SELECTED EXCERPT.
######
Ryan fires up GOP base at Thompson fundraiser

MILWAUKEE (AP) - Republican vice presidential nominee Paul Ryan urged attendees Sunday at a fundraiser for U.S. Senate candidate Tommy Thompson to complete what he called "Wisconsin's journey" by electing Thompson as senator and Mitt Romney as president.

Ryan headlined the fundraiser at the Harley-Davidson Museum in Milwaukee that attracted about 300 people and GOP luminaries including Gov. Scott Walker, Republican National Committee Chairman Reince Priebus and state Attorney General J.B. Van Hollen. Thompson's campaign did not have an immediate estimate on how much money was raised.

Ryan took time out of campaigning for Romney to hold the fundraiser for Thompson, who is in a tight battle with Democrat Tammy Baldwin for Wisconsin's open Senate seat. Ryan also planned to hold a public rally Monday morning in nearby Waukesha.

With just 23 days left before the election, both President Barack Obama and Romney are paying a lot of attention to Wisconsin and its 10 electoral votes. Vice President Joe Biden campaigned in La Crosse on Friday, a week after Obama attracted 30,000 people on the University of Wisconsin-Madison campus. Ryan, a Janesville native, was in Wisconsin last week to raise money and spend time with his family.
######
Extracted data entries
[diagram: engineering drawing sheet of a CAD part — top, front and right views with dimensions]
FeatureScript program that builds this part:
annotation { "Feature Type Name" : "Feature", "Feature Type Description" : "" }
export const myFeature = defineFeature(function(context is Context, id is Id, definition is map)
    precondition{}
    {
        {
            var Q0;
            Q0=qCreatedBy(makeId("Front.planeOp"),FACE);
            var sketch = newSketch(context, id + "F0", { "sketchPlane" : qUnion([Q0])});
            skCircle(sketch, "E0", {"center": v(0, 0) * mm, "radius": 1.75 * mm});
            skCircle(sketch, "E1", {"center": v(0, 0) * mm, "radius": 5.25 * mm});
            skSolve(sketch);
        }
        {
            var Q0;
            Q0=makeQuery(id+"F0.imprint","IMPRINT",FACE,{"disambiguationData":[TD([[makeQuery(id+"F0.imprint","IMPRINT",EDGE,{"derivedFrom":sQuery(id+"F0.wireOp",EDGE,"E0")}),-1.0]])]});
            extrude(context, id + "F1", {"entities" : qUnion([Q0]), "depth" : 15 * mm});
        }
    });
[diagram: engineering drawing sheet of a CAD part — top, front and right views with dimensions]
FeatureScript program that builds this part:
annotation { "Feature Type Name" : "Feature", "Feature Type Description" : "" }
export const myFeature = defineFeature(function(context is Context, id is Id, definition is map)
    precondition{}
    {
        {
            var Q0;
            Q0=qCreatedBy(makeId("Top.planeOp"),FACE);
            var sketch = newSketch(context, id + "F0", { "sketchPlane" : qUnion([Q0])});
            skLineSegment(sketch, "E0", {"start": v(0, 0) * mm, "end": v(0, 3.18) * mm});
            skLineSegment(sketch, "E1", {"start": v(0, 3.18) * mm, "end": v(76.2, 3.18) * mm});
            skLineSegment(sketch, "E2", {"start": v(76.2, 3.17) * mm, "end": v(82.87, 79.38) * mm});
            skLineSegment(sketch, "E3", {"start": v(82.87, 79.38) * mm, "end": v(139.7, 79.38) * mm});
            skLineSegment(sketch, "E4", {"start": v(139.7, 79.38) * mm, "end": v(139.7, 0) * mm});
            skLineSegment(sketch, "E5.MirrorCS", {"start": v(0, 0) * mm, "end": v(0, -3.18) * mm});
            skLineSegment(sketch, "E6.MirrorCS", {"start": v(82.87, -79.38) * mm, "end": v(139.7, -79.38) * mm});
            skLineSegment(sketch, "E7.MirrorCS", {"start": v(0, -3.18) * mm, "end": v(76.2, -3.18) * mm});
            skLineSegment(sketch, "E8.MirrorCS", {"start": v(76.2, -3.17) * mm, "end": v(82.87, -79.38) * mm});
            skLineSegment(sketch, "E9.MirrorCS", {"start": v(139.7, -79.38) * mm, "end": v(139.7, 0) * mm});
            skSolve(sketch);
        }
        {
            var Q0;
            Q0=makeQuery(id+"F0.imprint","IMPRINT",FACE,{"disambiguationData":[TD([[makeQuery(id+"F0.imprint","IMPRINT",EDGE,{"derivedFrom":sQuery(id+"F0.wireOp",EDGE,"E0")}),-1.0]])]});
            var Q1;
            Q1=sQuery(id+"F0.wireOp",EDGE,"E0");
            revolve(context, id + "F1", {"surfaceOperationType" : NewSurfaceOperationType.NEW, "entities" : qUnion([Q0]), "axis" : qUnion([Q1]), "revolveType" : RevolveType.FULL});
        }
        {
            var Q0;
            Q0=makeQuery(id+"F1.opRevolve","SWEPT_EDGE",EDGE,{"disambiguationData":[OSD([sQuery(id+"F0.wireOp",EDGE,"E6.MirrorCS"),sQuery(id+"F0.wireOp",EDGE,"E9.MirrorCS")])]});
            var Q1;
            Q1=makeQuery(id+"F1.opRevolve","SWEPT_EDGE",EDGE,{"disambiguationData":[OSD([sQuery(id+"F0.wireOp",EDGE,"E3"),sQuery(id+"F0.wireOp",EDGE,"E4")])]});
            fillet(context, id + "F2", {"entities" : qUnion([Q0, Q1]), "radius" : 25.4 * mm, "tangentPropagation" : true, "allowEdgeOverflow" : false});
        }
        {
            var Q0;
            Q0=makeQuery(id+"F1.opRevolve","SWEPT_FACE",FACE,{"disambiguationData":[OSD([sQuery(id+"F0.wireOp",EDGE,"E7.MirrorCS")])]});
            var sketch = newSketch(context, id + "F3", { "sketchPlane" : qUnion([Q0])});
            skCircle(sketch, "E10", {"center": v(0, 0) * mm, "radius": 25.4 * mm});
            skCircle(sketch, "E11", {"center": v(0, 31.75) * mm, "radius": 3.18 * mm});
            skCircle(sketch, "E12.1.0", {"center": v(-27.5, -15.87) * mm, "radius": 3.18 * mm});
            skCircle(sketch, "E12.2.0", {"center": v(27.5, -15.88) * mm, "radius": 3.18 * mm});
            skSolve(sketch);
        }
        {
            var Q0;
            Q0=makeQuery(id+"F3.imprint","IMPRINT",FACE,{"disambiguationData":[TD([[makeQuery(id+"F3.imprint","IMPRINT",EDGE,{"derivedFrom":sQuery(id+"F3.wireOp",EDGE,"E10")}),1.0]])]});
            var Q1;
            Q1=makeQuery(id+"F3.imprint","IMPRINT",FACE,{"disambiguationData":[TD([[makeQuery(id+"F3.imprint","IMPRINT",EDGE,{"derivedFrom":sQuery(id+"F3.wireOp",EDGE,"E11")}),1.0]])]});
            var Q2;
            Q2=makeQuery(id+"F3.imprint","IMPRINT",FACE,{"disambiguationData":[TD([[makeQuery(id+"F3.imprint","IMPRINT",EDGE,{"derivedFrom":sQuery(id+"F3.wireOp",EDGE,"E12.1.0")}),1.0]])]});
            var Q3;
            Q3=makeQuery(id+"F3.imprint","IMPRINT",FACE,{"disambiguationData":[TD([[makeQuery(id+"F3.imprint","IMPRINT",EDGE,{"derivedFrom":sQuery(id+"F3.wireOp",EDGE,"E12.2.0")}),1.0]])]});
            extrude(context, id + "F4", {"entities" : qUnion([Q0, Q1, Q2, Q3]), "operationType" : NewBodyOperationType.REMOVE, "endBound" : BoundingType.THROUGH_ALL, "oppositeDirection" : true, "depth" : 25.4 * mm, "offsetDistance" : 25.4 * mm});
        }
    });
######
ACTIVITIES.
a) Based on the article about Ryan's fundraiser for Thompson, does each of the following statements agree with the text? (i) The fundraiser took place at the Harley-Davidson Museum in Milwaukee. (ii) Thompson's campaign gave an immediate estimate of the money raised. (iii) Obama drew 30,000 people in La Crosse. Answer yes or no for each and quote the words of the text that decide it.
b) Repeat word for word the passage of the article about Ryan's fundraiser for Thompson that starts with "Ryan took time" and goes on through "with his family.".

SOLUTIONS FOR EACH TASK.
a)
(i) Yes: "Ryan headlined the fundraiser at the Harley-Davidson Museum in Milwaukee"
(ii) No: "Thompson's campaign did not have an immediate estimate on how much money was raised."
(iii) No: "a week after Obama attracted 30,000 people on the University of Wisconsin-Madison campus"

b)
Ryan took time out of campaigning for Romney to hold the fundraiser for Thompson, who is in a tight battle with Democrat Tammy Baldwin for Wisconsin's open Senate seat. Ryan also planned to hold a public rally Monday morning in nearby Waukesha.

With just 23 days left before the election, both President Barack Obama and Romney are paying a lot of attention to Wisconsin and its 10 electoral votes. Vice President Joe Biden campaigned in La Crosse on Friday, a week after Obama attracted 30,000 people on the University of Wisconsin-Madison campus. Ryan, a Janesville native, was in Wisconsin last week to raise money and spend time with his family.